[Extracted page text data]

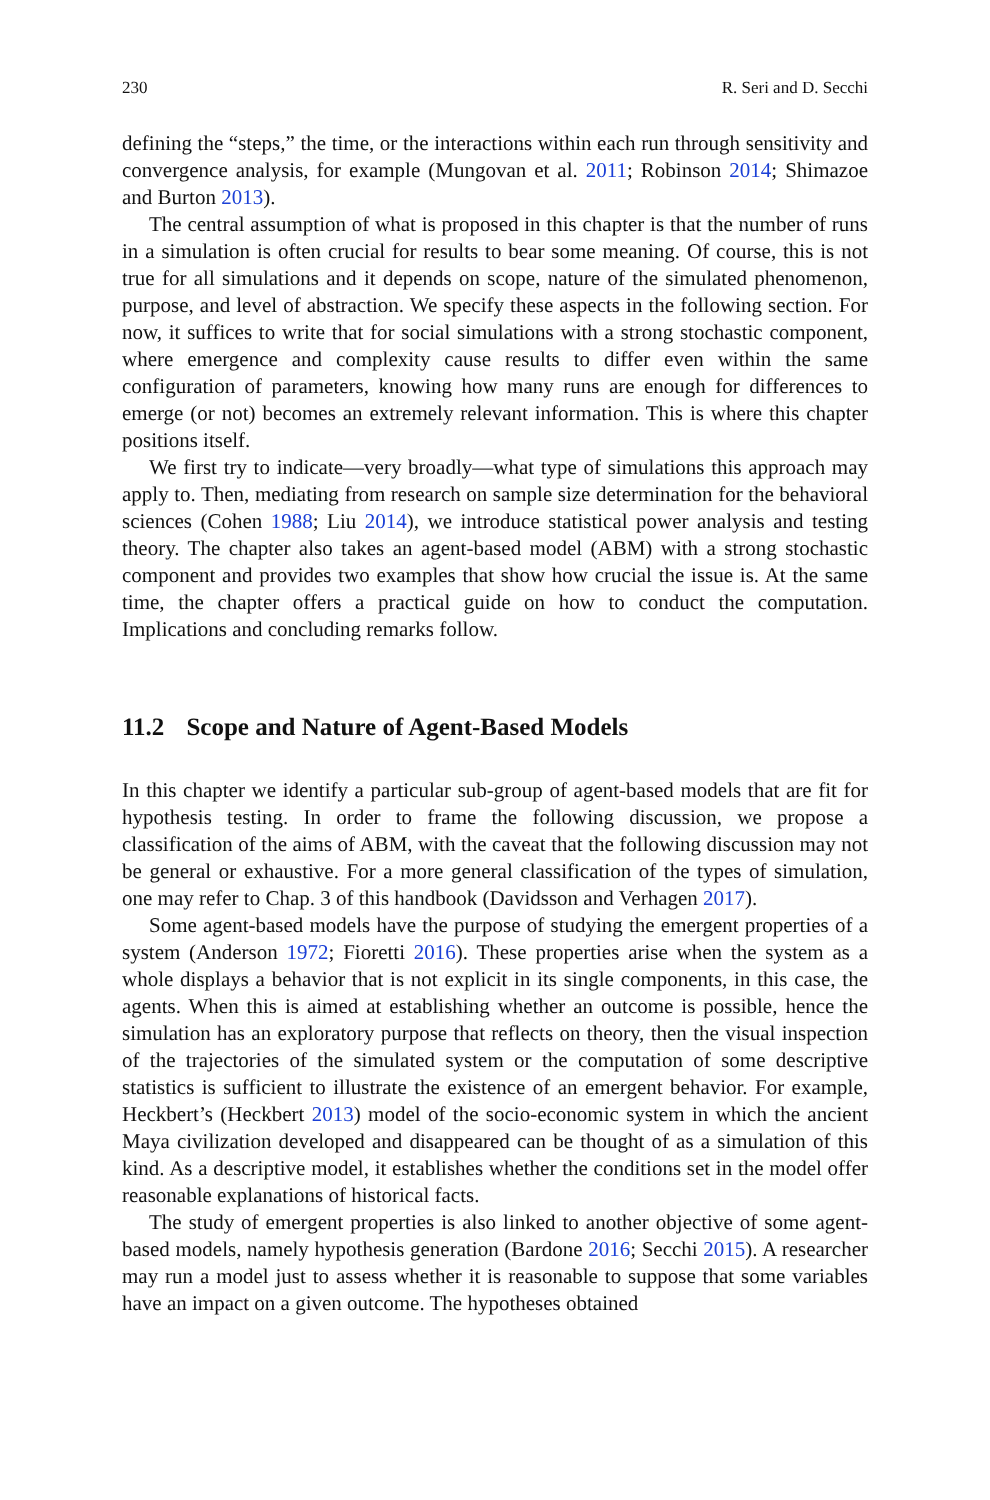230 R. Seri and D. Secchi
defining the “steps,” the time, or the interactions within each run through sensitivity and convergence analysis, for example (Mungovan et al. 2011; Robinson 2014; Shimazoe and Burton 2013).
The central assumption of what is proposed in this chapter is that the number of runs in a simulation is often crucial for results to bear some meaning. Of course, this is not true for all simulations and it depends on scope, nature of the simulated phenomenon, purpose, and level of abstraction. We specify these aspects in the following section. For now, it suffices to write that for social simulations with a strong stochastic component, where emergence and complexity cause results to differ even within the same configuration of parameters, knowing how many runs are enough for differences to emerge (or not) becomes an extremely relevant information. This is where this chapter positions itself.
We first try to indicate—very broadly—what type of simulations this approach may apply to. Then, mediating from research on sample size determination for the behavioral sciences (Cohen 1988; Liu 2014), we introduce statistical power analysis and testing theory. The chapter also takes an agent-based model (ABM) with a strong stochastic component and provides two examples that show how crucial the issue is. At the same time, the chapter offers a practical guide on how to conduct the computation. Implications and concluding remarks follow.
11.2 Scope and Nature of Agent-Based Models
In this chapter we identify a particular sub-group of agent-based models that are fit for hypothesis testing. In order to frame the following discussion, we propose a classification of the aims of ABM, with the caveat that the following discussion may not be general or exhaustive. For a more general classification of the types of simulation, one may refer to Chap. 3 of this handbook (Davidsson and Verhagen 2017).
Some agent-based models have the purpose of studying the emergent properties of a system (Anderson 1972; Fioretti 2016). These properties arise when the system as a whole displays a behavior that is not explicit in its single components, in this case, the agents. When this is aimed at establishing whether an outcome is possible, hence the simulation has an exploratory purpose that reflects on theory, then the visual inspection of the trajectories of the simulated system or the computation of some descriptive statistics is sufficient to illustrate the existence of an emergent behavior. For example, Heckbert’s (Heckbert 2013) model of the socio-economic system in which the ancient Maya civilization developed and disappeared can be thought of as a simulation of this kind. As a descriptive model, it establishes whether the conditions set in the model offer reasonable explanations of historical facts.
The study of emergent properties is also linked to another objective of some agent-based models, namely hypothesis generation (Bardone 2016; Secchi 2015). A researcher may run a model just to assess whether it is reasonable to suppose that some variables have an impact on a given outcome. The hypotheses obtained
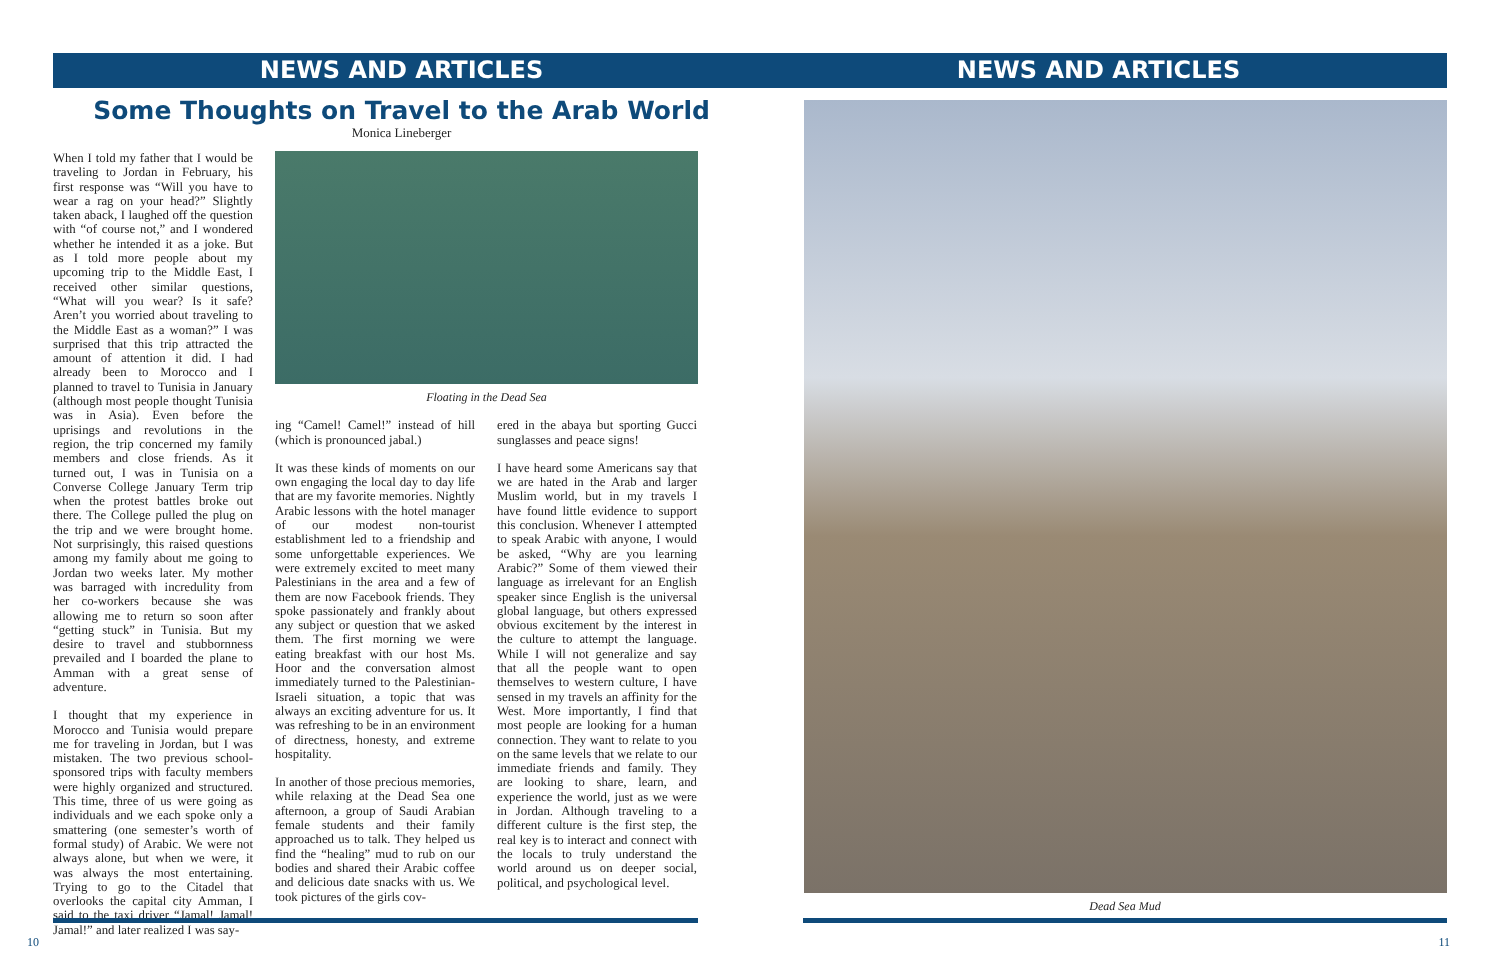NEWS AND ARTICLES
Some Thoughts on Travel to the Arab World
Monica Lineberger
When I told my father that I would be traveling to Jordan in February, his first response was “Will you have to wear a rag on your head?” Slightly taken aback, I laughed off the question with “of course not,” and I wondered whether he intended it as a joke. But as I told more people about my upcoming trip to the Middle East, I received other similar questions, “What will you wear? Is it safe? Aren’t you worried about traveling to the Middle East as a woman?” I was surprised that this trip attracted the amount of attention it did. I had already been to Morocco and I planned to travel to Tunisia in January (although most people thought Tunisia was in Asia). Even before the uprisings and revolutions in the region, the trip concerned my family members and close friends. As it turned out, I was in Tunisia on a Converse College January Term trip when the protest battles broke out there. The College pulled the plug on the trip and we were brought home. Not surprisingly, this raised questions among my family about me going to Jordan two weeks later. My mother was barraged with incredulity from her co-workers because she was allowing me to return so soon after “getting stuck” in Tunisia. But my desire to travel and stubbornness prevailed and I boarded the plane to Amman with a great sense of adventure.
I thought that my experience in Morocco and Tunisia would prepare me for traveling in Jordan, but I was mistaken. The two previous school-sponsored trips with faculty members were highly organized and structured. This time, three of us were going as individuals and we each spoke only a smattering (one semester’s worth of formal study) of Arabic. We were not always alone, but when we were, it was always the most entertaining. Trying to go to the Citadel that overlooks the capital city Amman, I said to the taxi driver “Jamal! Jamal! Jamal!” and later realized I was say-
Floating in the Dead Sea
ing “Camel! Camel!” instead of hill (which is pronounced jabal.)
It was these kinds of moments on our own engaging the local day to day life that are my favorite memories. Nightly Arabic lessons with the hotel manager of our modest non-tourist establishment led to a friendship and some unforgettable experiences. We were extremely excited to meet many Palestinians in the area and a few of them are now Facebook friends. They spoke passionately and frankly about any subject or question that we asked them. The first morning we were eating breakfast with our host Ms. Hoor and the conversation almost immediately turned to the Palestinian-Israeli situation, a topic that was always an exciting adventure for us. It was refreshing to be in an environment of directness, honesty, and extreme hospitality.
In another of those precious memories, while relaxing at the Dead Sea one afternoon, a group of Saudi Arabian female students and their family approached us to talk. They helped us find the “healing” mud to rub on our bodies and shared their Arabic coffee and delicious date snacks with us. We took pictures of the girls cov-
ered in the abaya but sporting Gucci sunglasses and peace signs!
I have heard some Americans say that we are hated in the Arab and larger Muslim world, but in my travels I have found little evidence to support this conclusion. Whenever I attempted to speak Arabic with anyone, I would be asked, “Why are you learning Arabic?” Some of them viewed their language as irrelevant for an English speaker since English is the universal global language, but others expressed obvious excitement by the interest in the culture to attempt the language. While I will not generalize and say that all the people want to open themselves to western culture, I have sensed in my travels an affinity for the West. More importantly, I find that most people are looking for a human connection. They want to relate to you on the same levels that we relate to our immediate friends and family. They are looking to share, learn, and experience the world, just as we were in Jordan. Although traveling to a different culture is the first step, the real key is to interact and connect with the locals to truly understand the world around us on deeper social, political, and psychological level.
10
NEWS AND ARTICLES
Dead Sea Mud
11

Exercise instructions>
Look back at the data above, then output exactly the lines from the line holding "Some agent-based models have" up to and including the line holding "Monica Lineberger". Leave out the pictures.

Solution to this task>
Some agent-based models have the purpose of studying the emergent properties of a system (Anderson 1972; Fioretti 2016). These properties arise when the system as a whole displays a behavior that is not explicit in its single components, in this case, the agents. When this is aimed at establishing whether an outcome is possible, hence the simulation has an exploratory purpose that reflects on theory, then the visual inspection of the trajectories of the simulated system or the computation of some descriptive statistics is sufficient to illustrate the existence of an emergent behavior. For example, Heckbert’s (Heckbert 2013) model of the socio-economic system in which the ancient Maya civilization developed and disappeared can be thought of as a simulation of this kind. As a descriptive model, it establishes whether the conditions set in the model offer reasonable explanations of historical facts.
The study of emergent properties is also linked to another objective of some agent-based models, namely hypothesis generation (Bardone 2016; Secchi 2015). A researcher may run a model just to assess whether it is reasonable to suppose that some variables have an impact on a given outcome. The hypotheses obtained
NEWS AND ARTICLES
Some Thoughts on Travel to the Arab World
Monica Lineberger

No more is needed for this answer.